The Canadian government recently apologised and asked for forgiveness for over 150,000 aboriginal children forced into church schools and abused physically and sexually, a practice that continued up to the 1990s. The present Irish Prime Minister apologized for around 30,000 women and girls who experienced slave like conditions while incarcerated in self-styled “Magdalene laundries” run by the Catholic Church. Australia apologized for a similar policy two years ago on its “Stolen Generations“of aborigines forced into church schools.

Portugal and Spain had with falling church attendance swung away dramatically from the church. When the retiring Pope visited them as a “cornerstones in his strategy for “re-Christianising’ Europe”, there were protests that he was trying to boost fallen church attendance. In Spain, he was met by protests and marches about among others, the “scandalous” expenditure spent on his visit as Spain confronted an economic crisis with youth unemployment running at 45 per cent. Only some 70 per cent of Spaniards are even nominally Catholics.

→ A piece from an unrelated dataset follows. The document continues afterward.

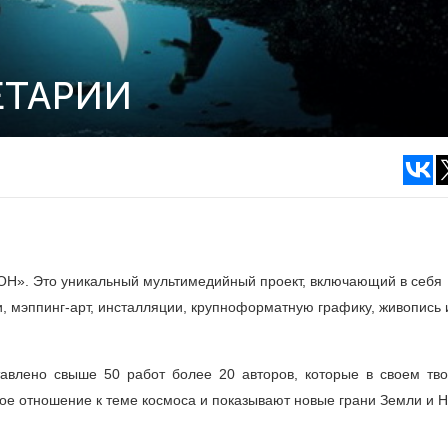
ЕТАРИИ
Н». Это уникальный мультимедийный проект, включающий в себя
, мэппинг-арт, инсталляции, крупноформатную графику, живопись 
тавлено свыше 50 работ более 20 авторов, которые в своем тво
ое отношение к теме космоса и показывают новые грани Земли и Н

This week, the BBC showed empty churches in France with African priests preaching to only elderly whites. Younger France was becoming secular. Similarly, a nationwide survey by YouGov poll found that more than half of Britons think Christianity is likely to have disappeared from Britain within a century. The Catholic future was in the less scientifically literate developing world.

Among the leading names for the future Pope mentioned in the Western press are Timothy Dolan, Sean O’Malley, Angelo Scola, Odilo Scherer. Our own cardinal Malcolm Ranjith has also been mentioned as having an outside chance. Would the appointment of Malcolm Ranjith give the Papal apology earlier given over 100 times? How does he compare with recent popes?

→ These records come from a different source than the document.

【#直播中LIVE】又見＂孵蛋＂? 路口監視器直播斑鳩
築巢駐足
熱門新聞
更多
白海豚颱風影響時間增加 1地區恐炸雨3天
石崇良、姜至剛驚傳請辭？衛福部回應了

The second Vatican Council brought local practices to Sri Lanka. But in one of the first acts of Malcolm Ranjith on being appointed archbishop of Colombo in 2009, he “banned lay preachers and banished cultural practices borrowed from other religions from Sri Lanka’s Roman Catholic Church” - a retrograde step from Vatican Council aspirations. And instead of acknowledging the major destruction of Buddhist sites by Vatican-inspired Portuguese acts which required centuries later to bring our higher ordination from Siam and Myanmar, Ranjith wanted to remove teaching of that destruction from Sri Lankan school texts. The Portuguese priests who documented that destruction would have been amused. This was like the charge against some European clergy that they were denying the Jewish holocaust.

Western press

And what would be Malcolm’s stand be against the massive exposure in the Western press of molesting priests. We have Malcolm’s own words as published by the Vatican website on Asia asianews.it. Malcolm expressed “solidarity and support” for the retiring Pope over the paedophilia scandal and to express “communion with the Pope and the Church”. Malcolm called for “Sri Lanka Catholics to pray for Benedict XVI and his intentions” and he slammed the messenger of bad news, saying it was “an organised and malicious attack by international media”.

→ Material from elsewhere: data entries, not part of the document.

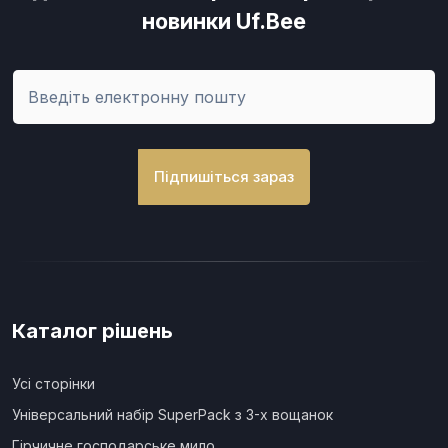
новинки Uf.Bee
Підпишіться зараз
Каталог рішень
Усі сторінки
Універсальний набір SuperPack з 3-х вощанок
Гірчичне господарське мило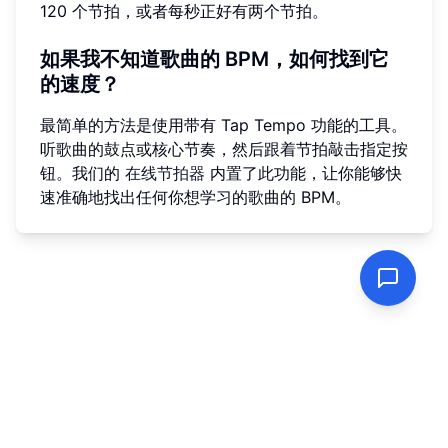
120 个节拍，或者每秒正好有两个节拍。
如果我不知道歌曲的 BPM，如何找到它
的速度？
最简单的方法是使用带有 Tap Tempo 功能的工具。
听歌曲的鼓点或核心节奏，然后跟着节拍敲击指定按
钮。我们的
在线节拍器
内置了此功能，让你能够快
速准确地找出任何你想学习的歌曲的 BPM。
隐私策略
|
服务条款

Incidentally, the Vatican website asianews.it has under it the banner “Asia our common task for the third millennium by John Paul 11”. This repeated John Paul 11’s message to convert Asia to Catholicism. Almost all of Asia was once influenced by Buddhism. And what did this late John Paul 11 think of Buddhism. In his important book Crossing the Threshold of Hope, Pope singled out Buddhism for a major attack because it did not believe in a creator pointing out also that in the West Buddhism was gaining ground.

The Vatican correspondent for Il Messaggero, a leading Italian paper said “We need a new era in the Church”. Malcolm Ranjith, may be our man but, as the Western press labeled him, he was of the unreformed,very old guard. Il Messaggero had several different preferences, most notably Boston Archbishop Cardinal Sean O’Malley. Put your bets.